1.1 Nivolumab is recommended as an option for the adjuvant treatment of muscle-invasive urothelial cancer that is at high risk of recurrence after radical resection in adults whose tumours express PD-L1 at a level of 1% or more. It is recommended only if:

  • adjuvant treatment with platinum‑based chemotherapy is unsuitable, and

  • the company provides nivolumab according to the commercial arrangement.

1.2 This recommendation is not intended to affect treatment with nivolumab that was started in the NHS before this guidance was published. People having treatment outside this recommendation may continue without change to the funding arrangements in place for them before this guidance was published, until they and their NHS clinician consider it appropriate to stop.

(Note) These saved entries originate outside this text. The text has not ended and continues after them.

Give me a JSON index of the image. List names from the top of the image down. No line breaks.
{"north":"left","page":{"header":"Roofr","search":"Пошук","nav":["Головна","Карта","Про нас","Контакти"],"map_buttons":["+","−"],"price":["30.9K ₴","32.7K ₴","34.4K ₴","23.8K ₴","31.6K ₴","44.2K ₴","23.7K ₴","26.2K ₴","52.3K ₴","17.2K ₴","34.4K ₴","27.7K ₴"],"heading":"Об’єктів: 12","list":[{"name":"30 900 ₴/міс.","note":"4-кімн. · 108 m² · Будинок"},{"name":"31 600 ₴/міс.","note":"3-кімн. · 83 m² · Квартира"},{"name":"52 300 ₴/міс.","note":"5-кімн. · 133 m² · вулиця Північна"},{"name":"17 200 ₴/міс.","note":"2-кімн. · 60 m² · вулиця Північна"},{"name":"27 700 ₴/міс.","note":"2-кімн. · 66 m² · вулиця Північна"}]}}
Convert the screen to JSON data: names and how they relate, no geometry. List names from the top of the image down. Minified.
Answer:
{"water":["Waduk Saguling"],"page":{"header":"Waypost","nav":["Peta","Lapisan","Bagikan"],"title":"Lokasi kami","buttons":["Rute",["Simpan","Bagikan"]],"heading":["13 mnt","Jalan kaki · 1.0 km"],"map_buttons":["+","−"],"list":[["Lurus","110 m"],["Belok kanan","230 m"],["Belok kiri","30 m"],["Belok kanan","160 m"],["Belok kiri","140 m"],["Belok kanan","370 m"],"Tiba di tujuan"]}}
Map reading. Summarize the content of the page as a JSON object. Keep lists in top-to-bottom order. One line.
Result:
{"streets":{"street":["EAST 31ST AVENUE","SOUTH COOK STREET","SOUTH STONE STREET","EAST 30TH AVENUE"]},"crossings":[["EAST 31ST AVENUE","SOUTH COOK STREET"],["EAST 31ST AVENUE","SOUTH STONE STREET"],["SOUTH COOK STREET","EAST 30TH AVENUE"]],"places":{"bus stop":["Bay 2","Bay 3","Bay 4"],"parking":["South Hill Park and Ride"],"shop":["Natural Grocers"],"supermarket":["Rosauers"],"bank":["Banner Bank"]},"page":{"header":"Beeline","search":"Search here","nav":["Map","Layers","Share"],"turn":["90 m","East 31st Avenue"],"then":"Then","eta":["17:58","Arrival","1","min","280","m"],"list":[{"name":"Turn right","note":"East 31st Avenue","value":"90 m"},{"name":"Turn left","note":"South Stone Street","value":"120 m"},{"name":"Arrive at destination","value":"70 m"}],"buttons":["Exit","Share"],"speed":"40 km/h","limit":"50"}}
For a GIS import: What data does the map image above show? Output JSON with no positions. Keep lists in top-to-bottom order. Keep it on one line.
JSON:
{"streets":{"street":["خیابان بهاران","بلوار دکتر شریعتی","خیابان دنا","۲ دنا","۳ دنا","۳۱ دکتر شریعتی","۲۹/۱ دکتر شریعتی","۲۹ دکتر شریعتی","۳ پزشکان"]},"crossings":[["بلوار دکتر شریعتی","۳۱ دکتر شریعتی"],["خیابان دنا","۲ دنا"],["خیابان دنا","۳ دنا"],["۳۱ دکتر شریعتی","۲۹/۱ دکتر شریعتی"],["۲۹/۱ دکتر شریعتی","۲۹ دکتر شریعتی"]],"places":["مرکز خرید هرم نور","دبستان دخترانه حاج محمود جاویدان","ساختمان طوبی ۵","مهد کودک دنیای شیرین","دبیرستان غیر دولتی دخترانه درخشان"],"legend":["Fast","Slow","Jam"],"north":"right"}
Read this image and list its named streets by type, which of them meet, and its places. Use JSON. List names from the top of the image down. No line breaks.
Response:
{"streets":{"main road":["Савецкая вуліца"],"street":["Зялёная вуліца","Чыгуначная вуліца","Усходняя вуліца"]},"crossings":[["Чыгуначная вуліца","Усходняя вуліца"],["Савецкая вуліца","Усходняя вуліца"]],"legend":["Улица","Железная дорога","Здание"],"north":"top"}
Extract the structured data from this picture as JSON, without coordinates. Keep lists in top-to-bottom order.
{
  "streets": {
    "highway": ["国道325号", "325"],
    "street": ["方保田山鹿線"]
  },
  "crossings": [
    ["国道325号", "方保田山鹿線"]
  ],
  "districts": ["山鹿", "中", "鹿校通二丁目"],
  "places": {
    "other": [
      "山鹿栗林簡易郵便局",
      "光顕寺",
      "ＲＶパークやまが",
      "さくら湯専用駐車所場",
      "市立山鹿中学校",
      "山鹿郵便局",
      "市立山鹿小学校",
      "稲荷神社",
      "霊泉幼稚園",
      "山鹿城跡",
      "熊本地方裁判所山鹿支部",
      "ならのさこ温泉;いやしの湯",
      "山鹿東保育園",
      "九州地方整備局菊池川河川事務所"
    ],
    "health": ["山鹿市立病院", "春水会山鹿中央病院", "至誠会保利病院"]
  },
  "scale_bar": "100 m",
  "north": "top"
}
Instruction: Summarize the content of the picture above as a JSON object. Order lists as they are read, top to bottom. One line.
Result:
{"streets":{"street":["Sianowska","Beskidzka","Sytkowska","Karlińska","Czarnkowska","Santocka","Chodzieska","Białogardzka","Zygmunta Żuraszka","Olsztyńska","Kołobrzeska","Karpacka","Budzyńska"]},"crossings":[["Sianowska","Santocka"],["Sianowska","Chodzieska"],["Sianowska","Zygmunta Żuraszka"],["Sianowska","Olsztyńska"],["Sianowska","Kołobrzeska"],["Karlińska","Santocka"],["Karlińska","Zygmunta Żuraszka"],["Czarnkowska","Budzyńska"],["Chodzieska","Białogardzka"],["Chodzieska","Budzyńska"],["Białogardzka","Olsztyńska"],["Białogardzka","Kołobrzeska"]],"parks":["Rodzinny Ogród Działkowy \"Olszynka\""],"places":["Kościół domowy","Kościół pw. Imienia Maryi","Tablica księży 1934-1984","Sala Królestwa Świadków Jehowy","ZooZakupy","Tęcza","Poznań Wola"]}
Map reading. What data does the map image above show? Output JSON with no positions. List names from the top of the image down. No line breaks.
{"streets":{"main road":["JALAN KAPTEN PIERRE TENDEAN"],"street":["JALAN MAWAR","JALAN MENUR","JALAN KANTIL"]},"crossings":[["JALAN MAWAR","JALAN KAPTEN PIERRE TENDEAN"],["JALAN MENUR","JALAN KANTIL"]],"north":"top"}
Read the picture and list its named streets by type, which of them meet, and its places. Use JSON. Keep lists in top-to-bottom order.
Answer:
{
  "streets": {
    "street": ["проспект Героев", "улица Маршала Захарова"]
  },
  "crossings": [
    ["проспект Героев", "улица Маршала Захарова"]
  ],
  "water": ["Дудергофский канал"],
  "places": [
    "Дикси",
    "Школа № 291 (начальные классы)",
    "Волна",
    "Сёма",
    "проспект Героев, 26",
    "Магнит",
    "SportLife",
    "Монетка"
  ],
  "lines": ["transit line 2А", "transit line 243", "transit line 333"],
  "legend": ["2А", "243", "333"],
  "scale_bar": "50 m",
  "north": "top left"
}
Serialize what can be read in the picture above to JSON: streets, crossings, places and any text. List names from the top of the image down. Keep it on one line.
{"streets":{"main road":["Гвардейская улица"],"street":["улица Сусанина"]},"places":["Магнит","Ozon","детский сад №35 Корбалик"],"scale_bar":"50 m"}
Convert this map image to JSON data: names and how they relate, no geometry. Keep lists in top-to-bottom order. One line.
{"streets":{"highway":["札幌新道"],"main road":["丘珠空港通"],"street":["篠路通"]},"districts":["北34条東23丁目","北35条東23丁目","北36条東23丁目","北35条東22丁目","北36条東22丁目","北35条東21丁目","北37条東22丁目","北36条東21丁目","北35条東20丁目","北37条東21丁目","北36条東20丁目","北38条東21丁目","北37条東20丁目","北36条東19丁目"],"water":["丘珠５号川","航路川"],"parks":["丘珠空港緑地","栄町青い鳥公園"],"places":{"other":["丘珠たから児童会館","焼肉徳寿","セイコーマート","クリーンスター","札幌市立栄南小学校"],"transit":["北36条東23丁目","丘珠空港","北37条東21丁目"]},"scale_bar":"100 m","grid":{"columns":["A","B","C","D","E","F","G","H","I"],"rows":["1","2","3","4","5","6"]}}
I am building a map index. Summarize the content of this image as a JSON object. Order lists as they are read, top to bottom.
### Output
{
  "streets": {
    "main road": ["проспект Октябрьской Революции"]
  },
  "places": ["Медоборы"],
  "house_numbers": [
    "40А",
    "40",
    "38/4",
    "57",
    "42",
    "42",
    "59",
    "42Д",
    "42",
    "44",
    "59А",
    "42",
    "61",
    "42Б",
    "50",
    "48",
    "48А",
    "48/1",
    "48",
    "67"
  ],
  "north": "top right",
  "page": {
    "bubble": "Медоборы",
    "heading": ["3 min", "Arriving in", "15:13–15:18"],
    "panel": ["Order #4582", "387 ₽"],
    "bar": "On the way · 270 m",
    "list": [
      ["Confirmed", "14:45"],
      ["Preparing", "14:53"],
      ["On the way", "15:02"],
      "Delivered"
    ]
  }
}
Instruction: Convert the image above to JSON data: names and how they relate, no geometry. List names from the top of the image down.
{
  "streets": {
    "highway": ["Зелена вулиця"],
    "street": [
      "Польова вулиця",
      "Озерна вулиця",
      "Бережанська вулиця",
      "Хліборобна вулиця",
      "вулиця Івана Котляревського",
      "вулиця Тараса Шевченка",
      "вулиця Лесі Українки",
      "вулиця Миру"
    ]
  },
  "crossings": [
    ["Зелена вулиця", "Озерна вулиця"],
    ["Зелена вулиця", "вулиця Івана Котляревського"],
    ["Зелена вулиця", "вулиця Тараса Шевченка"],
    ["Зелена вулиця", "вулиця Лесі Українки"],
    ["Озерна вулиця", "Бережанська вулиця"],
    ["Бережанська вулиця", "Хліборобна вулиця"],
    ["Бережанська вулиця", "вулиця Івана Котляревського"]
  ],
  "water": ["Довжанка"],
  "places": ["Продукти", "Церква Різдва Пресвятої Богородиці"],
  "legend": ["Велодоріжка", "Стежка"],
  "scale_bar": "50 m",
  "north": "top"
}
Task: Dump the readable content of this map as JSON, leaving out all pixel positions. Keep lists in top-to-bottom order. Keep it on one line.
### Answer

Why the committee made these recommendations

Radical resection (surgery) aims to remove all traces of the cancer. Adjuvant treatment aims to reduce the risk of the cancer returning after resection. Standard care for muscle-invasive urothelial cancer that is at high risk of recurrence after radical resection is adjuvant treatment with platinum‑based chemotherapy or best supportive care.

Clinical trial evidence shows that adjuvant treatment with nivolumab reduces the risk of the cancer coming back compared with placebo. However, it is uncertain whether nivolumab increases how long people live because this data is not available yet. An indirect treatment comparison of nivolumab with platinum‑based chemotherapy is also highly uncertain.

The company did not provide cost-effectiveness estimates comparing nivolumab with platinum‑based chemotherapy. The most likely cost-effectiveness estimates for nivolumab compared with best supportive care are uncertain. But, these estimates are within what NICE usually considers an acceptable use of NHS resources when platinum‑based chemotherapy is not a suitable option. So, adjuvant treatment with nivolumab is recommended only if platinum‑based adjuvant chemotherapy is not suitable.